Es gibt nichts was so schmerzlich auf dem trauernden Herzen lastet, oder die müde Kraft im Kampf so sehr lähmt, oder die Seele des Verirrten so ängstlich beunruhigt, als das Bewusstsein allein zu stehen mit seinem Schmerz, in seinem Kampf, auf seinem Weg. Aber in Gemeinschaft sich zu wissen, das hebt, das trägt, das schützt und stützt auch die schwächste Kraft. Es ist die größte Gemeinschaft die es gibt, der reichste, seligste Bund der Seelen den Erde und Himmel kennen, in welchen wir aufgenommen worden sind durch unsere Taufe, in welchem wir stehen durch unsere Gemeinschaft am Evangelio. In Dank und Bitte gehen die Gedanken des Geistesverkehrs hier hin und wieder und helfen uns vorwärts auf dem Wege zur Vollendung.

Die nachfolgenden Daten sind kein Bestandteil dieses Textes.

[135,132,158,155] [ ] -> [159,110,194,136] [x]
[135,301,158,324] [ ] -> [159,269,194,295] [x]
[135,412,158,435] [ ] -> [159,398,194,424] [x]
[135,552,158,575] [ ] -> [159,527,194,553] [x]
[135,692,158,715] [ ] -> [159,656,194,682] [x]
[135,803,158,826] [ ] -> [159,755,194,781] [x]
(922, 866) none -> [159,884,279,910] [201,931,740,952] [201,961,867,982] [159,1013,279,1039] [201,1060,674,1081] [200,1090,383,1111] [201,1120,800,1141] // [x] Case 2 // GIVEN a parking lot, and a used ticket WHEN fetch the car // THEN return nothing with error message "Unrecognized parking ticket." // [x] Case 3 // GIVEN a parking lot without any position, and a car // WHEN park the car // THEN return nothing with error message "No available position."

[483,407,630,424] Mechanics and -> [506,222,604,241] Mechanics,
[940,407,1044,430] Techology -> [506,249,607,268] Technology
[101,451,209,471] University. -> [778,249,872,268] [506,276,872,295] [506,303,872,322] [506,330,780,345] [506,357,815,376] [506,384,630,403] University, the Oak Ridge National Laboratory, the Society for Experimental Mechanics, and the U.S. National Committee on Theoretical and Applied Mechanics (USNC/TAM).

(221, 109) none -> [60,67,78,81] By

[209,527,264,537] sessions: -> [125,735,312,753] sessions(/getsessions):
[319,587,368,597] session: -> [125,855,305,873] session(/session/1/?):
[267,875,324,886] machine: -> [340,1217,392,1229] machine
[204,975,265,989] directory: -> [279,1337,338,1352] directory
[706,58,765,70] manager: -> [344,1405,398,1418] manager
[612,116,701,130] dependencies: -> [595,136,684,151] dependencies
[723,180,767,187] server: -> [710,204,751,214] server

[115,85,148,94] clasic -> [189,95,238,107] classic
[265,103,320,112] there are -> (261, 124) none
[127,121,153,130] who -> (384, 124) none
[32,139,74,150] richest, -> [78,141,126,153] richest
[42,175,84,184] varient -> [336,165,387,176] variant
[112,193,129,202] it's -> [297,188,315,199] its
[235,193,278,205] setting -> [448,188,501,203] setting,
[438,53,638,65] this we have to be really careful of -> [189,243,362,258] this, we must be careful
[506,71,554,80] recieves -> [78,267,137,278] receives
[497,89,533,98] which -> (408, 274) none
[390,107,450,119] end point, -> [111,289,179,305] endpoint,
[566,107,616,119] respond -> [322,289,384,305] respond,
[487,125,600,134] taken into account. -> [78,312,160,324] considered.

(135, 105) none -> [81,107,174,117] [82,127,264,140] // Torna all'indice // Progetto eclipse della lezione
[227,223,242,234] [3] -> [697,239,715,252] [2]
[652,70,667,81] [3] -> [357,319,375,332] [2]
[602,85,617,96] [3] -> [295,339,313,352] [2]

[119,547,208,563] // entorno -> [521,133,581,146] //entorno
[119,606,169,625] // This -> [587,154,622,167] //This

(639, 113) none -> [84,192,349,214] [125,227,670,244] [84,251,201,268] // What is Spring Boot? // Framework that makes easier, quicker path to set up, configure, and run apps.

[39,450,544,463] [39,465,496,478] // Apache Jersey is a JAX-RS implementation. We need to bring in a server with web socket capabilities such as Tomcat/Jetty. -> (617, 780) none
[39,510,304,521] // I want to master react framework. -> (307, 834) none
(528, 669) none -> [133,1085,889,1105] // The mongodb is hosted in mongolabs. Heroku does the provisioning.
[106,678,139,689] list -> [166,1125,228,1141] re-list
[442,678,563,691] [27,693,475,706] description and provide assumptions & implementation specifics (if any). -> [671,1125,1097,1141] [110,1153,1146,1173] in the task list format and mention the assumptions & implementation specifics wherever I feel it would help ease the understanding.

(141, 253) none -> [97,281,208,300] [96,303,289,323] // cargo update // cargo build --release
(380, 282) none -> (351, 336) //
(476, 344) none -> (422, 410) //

Zur Vollendung in Erkenntnis und Leben. „Darum bete ich, dass eure Liebe je mehr und mehr reich werde in allerlei Erkenntnis und Erfahrung, dass ihr prüfen mögt was das Beste sei, auf, dass ihr seid lauter und unanstößig bis auf den Tag Christi, erfüllt mit Früchten der Gerechtigkeit, die durch Jesum Christum geschehen zur Ehre und Lobe Gottes.“ Die Erkenntnis nennt der Apostel zuerst; aber nicht eine Erkenntnis bloß des Kopfes, sondern der Erfahrung, eine Erkenntnis die aus dem Leben erwächst und dem Leben dient. Aber allerdings eine Erkenntnis. Denn es soll das neue Werk Gottes in uns eine Sache des ganzen Menschen werden, auch unserer Gedanken, damit wir nicht urteilslos den wechselnden Meinungen der Zeit zur Beute fallen und vor den Götzen des Tages uns beugen, sondern sicher und fest unsere Wege gehen, das Eine Ziel im Auge, das unsere Hoffnung bildet. Diese Hoffnung aber ist der Tag Jesu Christi, welcher die Wirrsal dieser Welt entwirren und die Vermengung von Wahrheit und Lüge, von Licht und Finsternis, von gut und böse scheiden und der guten Sache des Volkes Gottes zum Recht verhelfen und sein Reich zum Siege führen wird. Das ist unsere Hoffnung. Unser Leben hat ein Ziel, ein Ziel der Hoffnung, welches jenseits unseres Todes liegt. Es ist das Ziel des ganzen Weltlaufs das wir hoffen, die Vollendung aller derer in denen Gott sein gutes Werk begonnen, die Vollendung der Gemeinde Jesu Christi, des Reiches Gottes. Diesem Ziel führt uns Gott entgegen. Nicht wir schaffen die Vollendung, Gott schafft sie; nicht wir führen den seligen Abschluss aller Dinge herbei, Gottes Werk ist es; sein Werk auch, dass wir das Ziel erreichen das wir hoffen. Ein Jeglicher aber der solche Hoffnung hat zu ihm, der reinigt sich gleichwie er auch rein ist. Trösten wir uns solcher Hoffnung der Vollendung, so lasst uns denn Sorge tragen, dass wir seien lauter und unanstößig bis auf den Tag Christi, erfüllt mit Früchten der Gerechtigkeit die durch Jesum Christum geschehen zur Ehre und Lobe Gottes! Der aber der in uns angefangen hat das gute Werk, der wird es auch vollführen! Amen.